Creating a Basic Dockerfile

Week 1, Wednesday - Afternoon Session

Lecture Overview

In this session, we'll explore how to create your own Docker images by writing Dockerfiles. A Dockerfile is a text document containing instructions that Docker uses to automatically build an image. Understanding Dockerfiles is a crucial skill for containerizing applications effectively. By the end of this session, you'll be able to create custom Docker images tailored to your specific application needs.

What is a Dockerfile?

A Dockerfile is a plain text file named Dockerfile (with no file extension) that contains a series of instructions for Docker to build an image.

Key Concepts

Analogy: A Dockerfile is like a recipe for baking a cake. It starts with base ingredients (the base image), follows a sequence of steps (instructions), and each step transforms the ingredients in some way. The final result is a complete, ready-to-use cake (Docker image). Just as a good baker might adapt a recipe for different occasions, you'll customize your Dockerfile for different applications.

Why Create Custom Images?

While public images are convenient, custom images offer several advantages:

Dockerfile Syntax and Structure

Dockerfiles use a simple, declarative syntax. Each line contains an instruction followed by arguments.

Basic Structure

# Comment
INSTRUCTION arguments

For example:

# Use Python 3.9 as base image
FROM python:3.9-slim

# Set working directory
WORKDIR /app

# Copy requirements file
COPY requirements.txt .

# Install dependencies
RUN pip install --no-cache-dir -r requirements.txt

# Copy application code
COPY . .

## Supplied information:
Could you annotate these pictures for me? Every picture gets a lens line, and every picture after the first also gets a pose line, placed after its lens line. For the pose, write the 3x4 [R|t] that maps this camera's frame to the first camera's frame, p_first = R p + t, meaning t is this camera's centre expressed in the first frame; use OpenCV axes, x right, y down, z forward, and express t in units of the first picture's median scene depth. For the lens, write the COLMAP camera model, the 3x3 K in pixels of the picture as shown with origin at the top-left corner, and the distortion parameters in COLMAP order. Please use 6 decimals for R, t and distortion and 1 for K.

* * *

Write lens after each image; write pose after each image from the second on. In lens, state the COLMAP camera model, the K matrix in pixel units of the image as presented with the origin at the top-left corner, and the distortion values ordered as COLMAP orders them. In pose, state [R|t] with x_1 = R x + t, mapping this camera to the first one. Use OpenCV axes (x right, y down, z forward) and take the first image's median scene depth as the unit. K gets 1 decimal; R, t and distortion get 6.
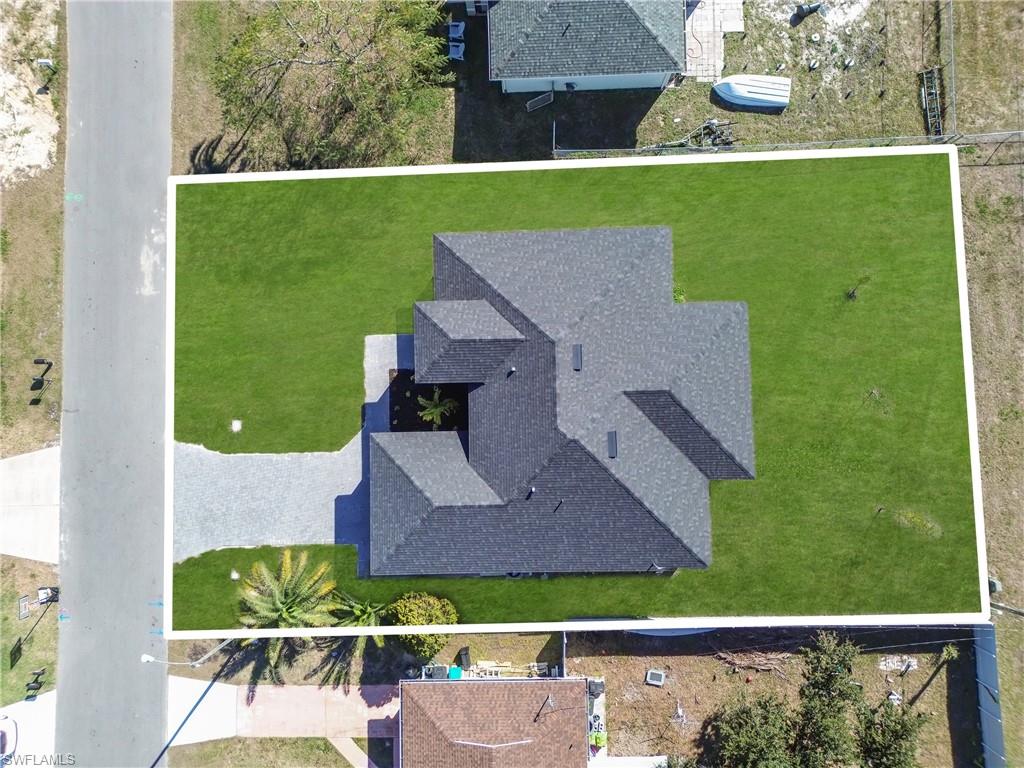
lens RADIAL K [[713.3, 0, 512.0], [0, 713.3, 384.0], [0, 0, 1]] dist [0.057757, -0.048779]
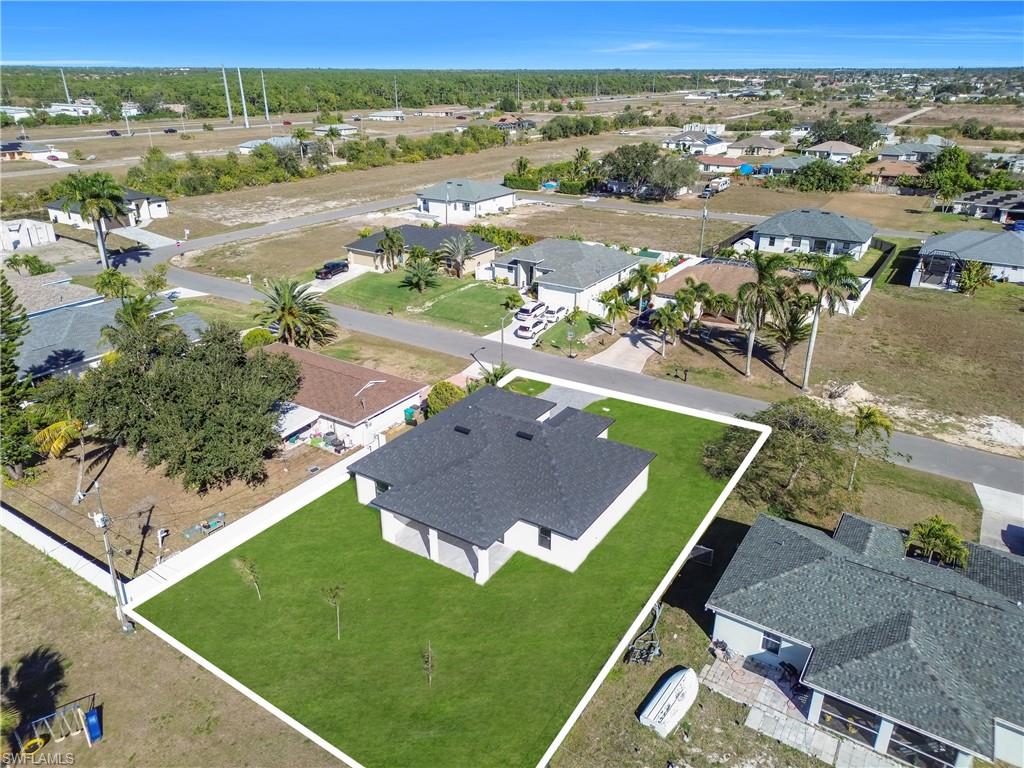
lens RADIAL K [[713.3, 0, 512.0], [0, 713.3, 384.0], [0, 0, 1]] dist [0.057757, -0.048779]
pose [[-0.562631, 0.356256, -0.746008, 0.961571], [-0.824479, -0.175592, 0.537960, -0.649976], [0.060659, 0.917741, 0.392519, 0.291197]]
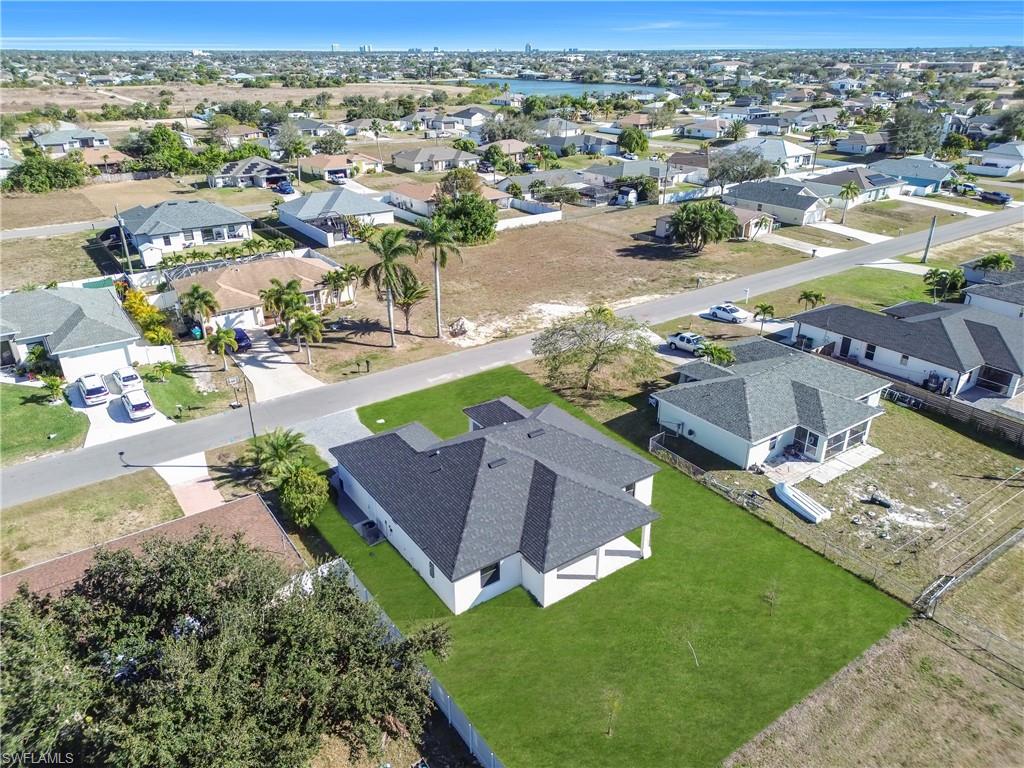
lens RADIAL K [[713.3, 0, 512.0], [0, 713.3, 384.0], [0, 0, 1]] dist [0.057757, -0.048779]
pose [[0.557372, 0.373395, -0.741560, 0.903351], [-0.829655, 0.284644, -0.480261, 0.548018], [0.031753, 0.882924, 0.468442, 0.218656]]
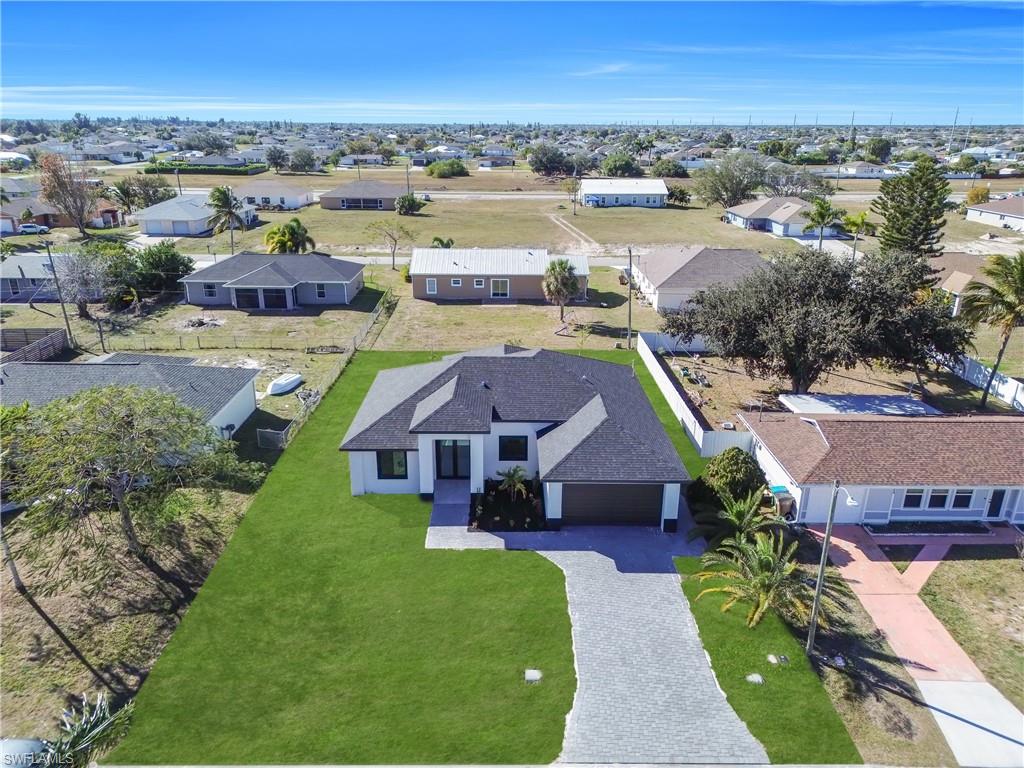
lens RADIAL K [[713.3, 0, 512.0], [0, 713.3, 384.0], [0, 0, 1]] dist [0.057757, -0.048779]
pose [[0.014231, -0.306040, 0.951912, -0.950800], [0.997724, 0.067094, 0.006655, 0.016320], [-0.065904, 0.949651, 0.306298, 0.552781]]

...

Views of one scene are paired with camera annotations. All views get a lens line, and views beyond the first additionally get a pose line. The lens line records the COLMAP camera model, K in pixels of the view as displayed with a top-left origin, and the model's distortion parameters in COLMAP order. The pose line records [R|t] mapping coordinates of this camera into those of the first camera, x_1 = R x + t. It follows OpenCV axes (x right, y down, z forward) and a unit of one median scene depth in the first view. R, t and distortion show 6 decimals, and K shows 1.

## Task item:
Could you resume the Dockerfile lecture above the items, picking up right after its final line, "COPY . ."?

## Response area:
# Set environment variables
ENV PYTHONUNBUFFERED=1

# Command to run when container starts
CMD ["python", "app.py"]

Common Instructions

Instruction Purpose
FROM Sets the base image
RUN Executes commands in the container during build
COPY Copies files from the host to the container
ADD Similar to COPY, but with additional features (URL support, auto-extraction)
WORKDIR Sets the working directory for subsequent instructions
ENV Sets environment variables
EXPOSE Documents which ports the container listens on
CMD Provides default command to run when container starts
ENTRYPOINT Configures the container to run as an executable

Best practice: Keep your Dockerfile commands in logical order, typically following this pattern: base image, dependencies, application code, configuration, and finally the command to run.

Dockerfile Instructions in Detail

Let's explore each common instruction in more depth:

FROM

The FROM instruction initializes a new build stage and sets the base image. It's typically the first instruction in a Dockerfile.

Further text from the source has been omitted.